# PROBLEM DETAILS:
Starting at the line that contains "4.经营支出 0 万元，与上年决算数持平。", restate every line word for word through the end of the entries.

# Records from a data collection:
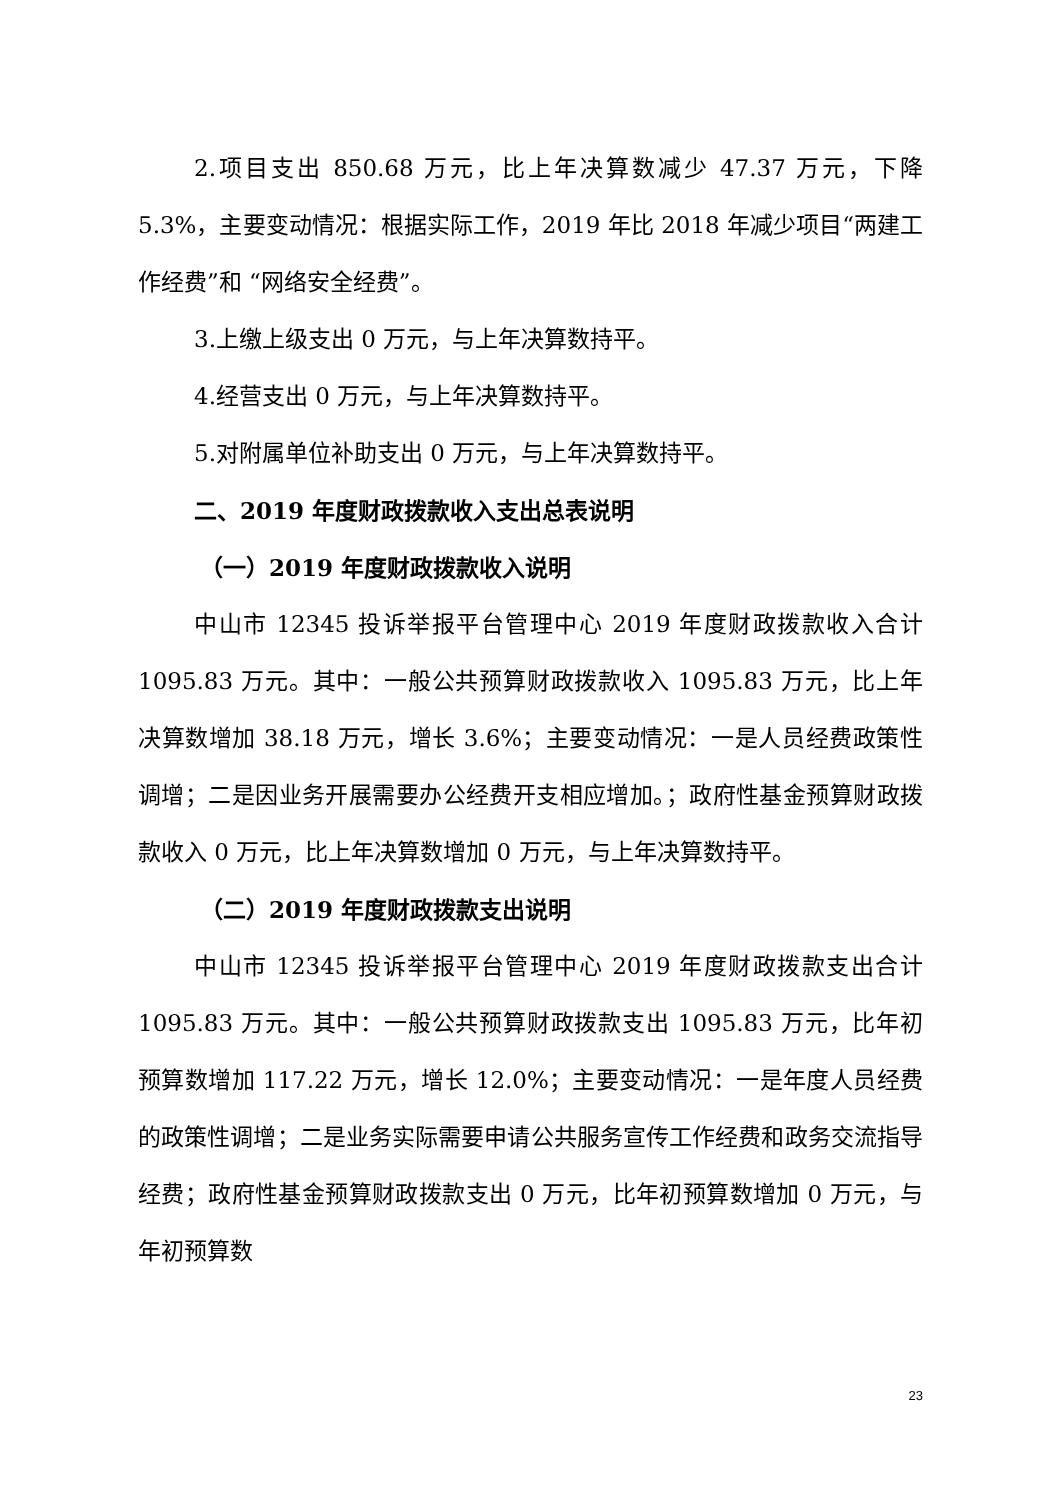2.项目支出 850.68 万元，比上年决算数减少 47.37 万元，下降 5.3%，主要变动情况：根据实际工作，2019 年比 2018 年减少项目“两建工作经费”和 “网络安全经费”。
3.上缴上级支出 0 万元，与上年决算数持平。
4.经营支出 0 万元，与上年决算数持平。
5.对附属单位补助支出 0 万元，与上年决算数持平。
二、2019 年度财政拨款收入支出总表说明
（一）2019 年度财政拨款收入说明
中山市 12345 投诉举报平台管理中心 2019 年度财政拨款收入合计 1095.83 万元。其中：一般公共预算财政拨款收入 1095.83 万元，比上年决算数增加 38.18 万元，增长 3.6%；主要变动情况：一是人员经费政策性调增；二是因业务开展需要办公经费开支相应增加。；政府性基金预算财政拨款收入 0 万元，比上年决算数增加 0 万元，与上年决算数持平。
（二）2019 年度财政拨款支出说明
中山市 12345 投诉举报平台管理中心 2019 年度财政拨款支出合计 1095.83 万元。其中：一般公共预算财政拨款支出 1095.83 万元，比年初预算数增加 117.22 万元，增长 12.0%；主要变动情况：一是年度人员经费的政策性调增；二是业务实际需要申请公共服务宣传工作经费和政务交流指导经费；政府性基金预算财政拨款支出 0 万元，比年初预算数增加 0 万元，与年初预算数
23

# ANSWER BELOW:
4.经营支出 0 万元，与上年决算数持平。
5.对附属单位补助支出 0 万元，与上年决算数持平。
二、2019 年度财政拨款收入支出总表说明
（一）2019 年度财政拨款收入说明
中山市 12345 投诉举报平台管理中心 2019 年度财政拨款收入合计 1095.83 万元。其中：一般公共预算财政拨款收入 1095.83 万元，比上年决算数增加 38.18 万元，增长 3.6%；主要变动情况：一是人员经费政策性调增；二是因业务开展需要办公经费开支相应增加。；政府性基金预算财政拨款收入 0 万元，比上年决算数增加 0 万元，与上年决算数持平。
（二）2019 年度财政拨款支出说明
中山市 12345 投诉举报平台管理中心 2019 年度财政拨款支出合计 1095.83 万元。其中：一般公共预算财政拨款支出 1095.83 万元，比年初预算数增加 117.22 万元，增长 12.0%；主要变动情况：一是年度人员经费的政策性调增；二是业务实际需要申请公共服务宣传工作经费和政务交流指导经费；政府性基金预算财政拨款支出 0 万元，比年初预算数增加 0 万元，与年初预算数
23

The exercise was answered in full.